== PROBLEM DETAILS ==
All lines before the one containing "naliczania odsetek ustawowych", plus that line itself, are to be printed exactly as they appear below.

******************************

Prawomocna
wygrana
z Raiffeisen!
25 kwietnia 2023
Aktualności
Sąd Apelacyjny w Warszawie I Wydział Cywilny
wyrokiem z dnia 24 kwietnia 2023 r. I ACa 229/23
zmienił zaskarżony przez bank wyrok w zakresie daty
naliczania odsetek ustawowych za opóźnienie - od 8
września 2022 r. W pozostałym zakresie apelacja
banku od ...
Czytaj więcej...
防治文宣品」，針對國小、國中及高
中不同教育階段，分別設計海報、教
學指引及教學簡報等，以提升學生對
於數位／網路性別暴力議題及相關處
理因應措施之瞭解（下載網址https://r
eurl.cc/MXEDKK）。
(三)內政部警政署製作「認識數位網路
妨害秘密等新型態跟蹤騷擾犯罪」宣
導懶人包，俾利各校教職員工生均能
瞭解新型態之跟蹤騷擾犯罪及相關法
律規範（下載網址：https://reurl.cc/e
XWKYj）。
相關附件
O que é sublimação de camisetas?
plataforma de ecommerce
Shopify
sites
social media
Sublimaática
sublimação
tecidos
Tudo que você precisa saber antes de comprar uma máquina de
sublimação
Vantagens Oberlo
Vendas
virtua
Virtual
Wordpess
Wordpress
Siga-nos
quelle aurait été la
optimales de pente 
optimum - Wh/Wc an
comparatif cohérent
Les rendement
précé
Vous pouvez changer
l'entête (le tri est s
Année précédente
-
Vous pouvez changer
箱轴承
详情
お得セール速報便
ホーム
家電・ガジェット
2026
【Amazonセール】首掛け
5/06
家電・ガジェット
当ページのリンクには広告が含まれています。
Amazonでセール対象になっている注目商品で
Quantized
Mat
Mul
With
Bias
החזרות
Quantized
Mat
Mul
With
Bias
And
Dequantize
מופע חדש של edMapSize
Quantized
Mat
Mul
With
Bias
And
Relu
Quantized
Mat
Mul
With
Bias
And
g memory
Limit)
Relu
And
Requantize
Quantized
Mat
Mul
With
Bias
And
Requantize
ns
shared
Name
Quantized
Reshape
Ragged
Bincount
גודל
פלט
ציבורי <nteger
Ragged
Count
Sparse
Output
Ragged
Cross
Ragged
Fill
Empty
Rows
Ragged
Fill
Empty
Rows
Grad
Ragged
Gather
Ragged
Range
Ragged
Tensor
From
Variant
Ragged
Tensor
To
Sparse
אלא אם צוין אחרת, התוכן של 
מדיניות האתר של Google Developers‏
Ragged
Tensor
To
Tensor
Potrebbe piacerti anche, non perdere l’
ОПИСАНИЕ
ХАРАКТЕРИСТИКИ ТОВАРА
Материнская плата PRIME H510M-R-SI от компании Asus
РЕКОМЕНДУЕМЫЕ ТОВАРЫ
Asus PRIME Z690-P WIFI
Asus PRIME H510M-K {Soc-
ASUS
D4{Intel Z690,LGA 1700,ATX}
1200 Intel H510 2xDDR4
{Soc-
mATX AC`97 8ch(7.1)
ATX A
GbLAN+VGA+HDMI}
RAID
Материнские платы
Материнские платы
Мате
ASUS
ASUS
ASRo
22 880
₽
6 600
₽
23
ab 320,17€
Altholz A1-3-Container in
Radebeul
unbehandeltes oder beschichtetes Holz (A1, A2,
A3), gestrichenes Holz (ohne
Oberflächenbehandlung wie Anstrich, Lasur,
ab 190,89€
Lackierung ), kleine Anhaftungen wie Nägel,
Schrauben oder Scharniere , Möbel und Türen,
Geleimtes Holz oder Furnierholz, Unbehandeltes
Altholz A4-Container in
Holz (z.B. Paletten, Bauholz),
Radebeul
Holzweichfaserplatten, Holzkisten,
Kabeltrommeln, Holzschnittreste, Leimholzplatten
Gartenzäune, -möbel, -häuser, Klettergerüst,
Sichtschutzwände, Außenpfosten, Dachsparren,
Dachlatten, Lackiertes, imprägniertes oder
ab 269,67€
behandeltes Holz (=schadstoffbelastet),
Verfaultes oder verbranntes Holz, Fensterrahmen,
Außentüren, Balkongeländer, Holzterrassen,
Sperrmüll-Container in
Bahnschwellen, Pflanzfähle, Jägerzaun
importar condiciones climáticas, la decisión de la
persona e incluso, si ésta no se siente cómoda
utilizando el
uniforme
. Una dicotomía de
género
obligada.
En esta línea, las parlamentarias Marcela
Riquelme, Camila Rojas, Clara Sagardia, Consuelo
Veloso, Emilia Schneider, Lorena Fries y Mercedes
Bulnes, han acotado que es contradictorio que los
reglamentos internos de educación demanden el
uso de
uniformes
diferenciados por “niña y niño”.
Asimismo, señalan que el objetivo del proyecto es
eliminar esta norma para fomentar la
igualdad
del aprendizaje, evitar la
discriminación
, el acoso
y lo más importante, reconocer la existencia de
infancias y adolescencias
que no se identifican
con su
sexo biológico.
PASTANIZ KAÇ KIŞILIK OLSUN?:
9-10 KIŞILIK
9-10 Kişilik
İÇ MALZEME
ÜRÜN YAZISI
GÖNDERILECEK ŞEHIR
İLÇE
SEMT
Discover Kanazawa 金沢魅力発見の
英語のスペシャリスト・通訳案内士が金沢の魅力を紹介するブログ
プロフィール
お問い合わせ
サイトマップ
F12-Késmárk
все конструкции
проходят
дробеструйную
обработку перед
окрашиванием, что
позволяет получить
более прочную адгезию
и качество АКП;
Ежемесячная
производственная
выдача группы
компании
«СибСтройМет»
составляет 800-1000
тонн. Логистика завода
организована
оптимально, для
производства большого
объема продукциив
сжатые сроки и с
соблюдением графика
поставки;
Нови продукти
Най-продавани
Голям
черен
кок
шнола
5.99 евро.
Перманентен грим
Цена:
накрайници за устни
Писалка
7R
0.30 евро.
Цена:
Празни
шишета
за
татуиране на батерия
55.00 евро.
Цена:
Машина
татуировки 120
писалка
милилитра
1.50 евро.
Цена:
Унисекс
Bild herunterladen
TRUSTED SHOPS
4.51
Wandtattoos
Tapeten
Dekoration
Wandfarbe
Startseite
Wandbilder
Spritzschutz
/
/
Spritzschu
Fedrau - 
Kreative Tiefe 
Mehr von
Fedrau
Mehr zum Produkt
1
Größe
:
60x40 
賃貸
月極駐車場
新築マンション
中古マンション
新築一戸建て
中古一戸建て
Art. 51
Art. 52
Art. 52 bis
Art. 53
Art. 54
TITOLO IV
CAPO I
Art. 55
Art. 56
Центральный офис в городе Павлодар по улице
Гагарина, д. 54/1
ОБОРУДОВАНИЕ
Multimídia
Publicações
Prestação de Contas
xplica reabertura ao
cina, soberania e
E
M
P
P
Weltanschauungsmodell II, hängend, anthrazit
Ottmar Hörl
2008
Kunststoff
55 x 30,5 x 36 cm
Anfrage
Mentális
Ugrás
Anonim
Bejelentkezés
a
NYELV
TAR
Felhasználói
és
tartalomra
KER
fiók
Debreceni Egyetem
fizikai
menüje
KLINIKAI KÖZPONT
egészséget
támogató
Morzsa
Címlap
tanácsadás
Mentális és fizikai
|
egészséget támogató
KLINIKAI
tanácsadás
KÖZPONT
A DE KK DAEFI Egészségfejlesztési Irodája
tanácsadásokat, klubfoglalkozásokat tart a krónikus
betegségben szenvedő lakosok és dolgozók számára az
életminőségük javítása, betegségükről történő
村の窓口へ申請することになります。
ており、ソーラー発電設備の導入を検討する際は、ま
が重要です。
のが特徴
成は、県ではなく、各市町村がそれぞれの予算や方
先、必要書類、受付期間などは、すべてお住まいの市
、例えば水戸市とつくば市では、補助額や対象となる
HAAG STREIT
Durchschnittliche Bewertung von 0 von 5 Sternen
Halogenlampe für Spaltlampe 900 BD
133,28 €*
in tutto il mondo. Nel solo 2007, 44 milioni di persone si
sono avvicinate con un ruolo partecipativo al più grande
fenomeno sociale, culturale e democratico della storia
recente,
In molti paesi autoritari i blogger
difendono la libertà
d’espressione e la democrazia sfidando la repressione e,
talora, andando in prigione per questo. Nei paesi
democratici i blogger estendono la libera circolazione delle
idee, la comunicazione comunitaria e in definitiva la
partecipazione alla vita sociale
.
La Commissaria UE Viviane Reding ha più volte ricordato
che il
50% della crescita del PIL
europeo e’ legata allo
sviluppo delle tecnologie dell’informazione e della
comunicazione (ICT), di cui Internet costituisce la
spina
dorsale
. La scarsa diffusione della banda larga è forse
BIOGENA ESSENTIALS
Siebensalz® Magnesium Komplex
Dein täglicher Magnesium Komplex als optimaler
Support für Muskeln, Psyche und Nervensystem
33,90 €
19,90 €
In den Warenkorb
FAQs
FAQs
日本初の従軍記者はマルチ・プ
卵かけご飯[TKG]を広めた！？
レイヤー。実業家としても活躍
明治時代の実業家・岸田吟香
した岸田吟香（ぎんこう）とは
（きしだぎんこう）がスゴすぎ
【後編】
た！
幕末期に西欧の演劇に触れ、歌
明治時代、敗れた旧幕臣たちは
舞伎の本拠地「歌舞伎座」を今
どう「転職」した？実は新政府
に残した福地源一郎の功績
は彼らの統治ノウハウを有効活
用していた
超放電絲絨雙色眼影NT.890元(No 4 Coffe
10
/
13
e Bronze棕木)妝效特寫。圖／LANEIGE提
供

******************************

== YOUR RESPONSE ==
Prawomocna
wygrana
z Raiffeisen!
25 kwietnia 2023
Aktualności
Sąd Apelacyjny w Warszawie I Wydział Cywilny
wyrokiem z dnia 24 kwietnia 2023 r. I ACa 229/23
zmienił zaskarżony przez bank wyrok w zakresie daty
naliczania odsetek ustawowych za opóźnienie - od 8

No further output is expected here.